DOCUMENT SECTION —
□ □ □ □ □ □ □
Sam's Blog is a bi-weekly addition to the US Youth Soccer Blog. Sam Snow is the Coaching Director for US Youth Soccer.

 

Behavior Modification Through Exercise

Sam Snow

"My son is 9-years old and participates on our local soccer team. His coaches use "corrective conditioning" (push-ups, running, frog jumps) for bad behavior or poor performance. How do I convince the coaches that they can get optimal response/performance without using corporal punishment?"
  • Punitive coaching rarely works for the betterment of the player or the team, especially in youth sports. To use physical exercise as punishment with 9-year-olds is just wrong! The kids need exercise – yes, but in a healthy approach.
  • Even college and professional athletes are not given corporal punishment as the result is poor morale, not improved drive and determination by the players.
  • Exercise should be presented in a positive fashion with youngsters. Not only for the immediate effect on their soccer performance, but also their life-long health, we want exercise to be a positive experience. Using exercise as a punishment gives a negative connection to the experience. Exercise is then likely to be avoided by the children as they age. So both for the short-term and the long-term the negatives outweigh the positives of "corrective conditioning".
□ □ □ □ □ □ □
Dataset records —
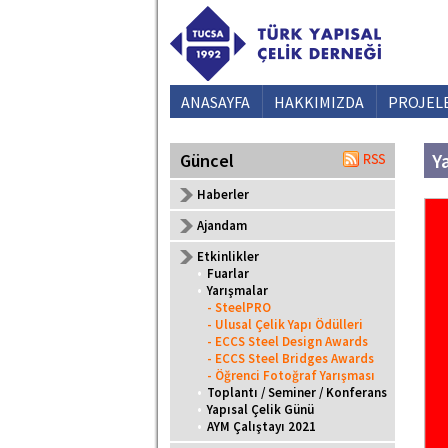
ANASAYFA
HAKKIMIZDA
PROJEL
Y
Güncel
Haberler
Ajandam
Etkinlikler
•
Fuarlar
•
Yarışmalar
- SteelPRO
- Ulusal Çelik Yapı Ödülleri
- ECCS Steel Design Awards
- ECCS Steel Bridges Awards
- Öğrenci Fotoğraf Yarışması
•
Toplantı / Seminer / Konferans
•
Yapısal Çelik Günü
•
AYM Çalıştayı 2021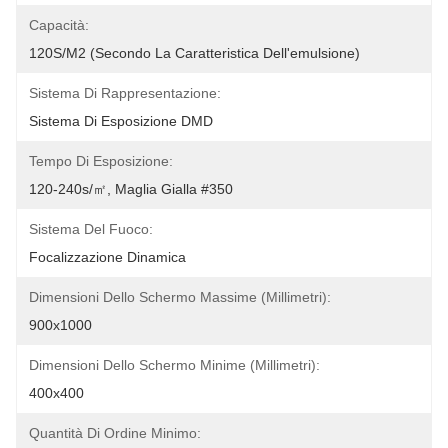
Capacità:
120S/m2 (secondo La Caratteristica Dell'emulsione)
Sistema Di Rappresentazione:
Sistema Di Esposizione DMD
Tempo Di Esposizione:
120-240s/㎡, Maglia Gialla #350
Sistema Del Fuoco:
Focalizzazione Dinamica
Dimensioni Dello Schermo Massime (millimetri):
900x1000
Dimensioni Dello Schermo Minime (millimetri):
400x400
Quantità Di Ordine Minimo: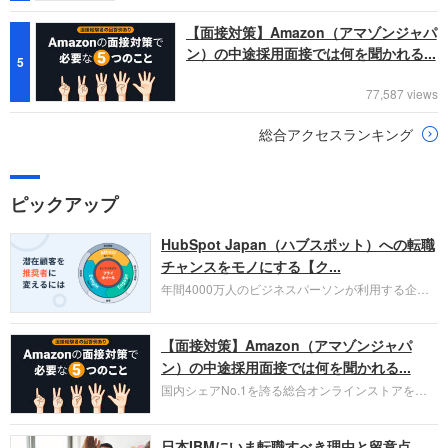
【面接対策】Amazon（アマゾンジャパ
ン）の中途採用面接では何を聞かれる...
5
77,587 views
総合アクセスランキング
ピックアップ
HubSpot Japan（ハブスポット）への転職
チャンスをモノにする【ク...
年間4000万人のビジネスパーソンが利用する企業
口コミサイト「キャリコネ」の転職エージェントが
お勧めするイチオシ企業をご紹介します。今回はク
【面接対策】Amazon（アマゾンジャパ
ラウド型CRMプラットフォームを提供する
HubSpot Japan（ハブスポット・ジャパン）株式会
ン）の中途採用面接では何を聞かれる...
社です。採用面接対策の企業研究にご活用くださ
国内シェアNo.1を誇る総合オンラインストアを運
い。
営し、クラウドサービス（AWS）や物流分野でも
圧倒的な存在感を持つAmazon。中途採用面接では
日本IBMにいま転職すべき理由と留意点
過去の具体的な業務成果やリーダーシップの発揮、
□ □ □ □ □ □ □
EXERCISE —
Answer these questions from the blog post on behavior modification through exercise:
(a) How old is the son described in the parent's question?
(b) Which exercises do his coaches use as "corrective conditioning"?
(c) What result does the post give for using corporal punishment on college and professional athletes?

WRITTEN REPLY —
(a) He is 9 years old.
(b) Push-ups, running, and frog jumps.
(c) Poor morale, not improved drive and determination by the players.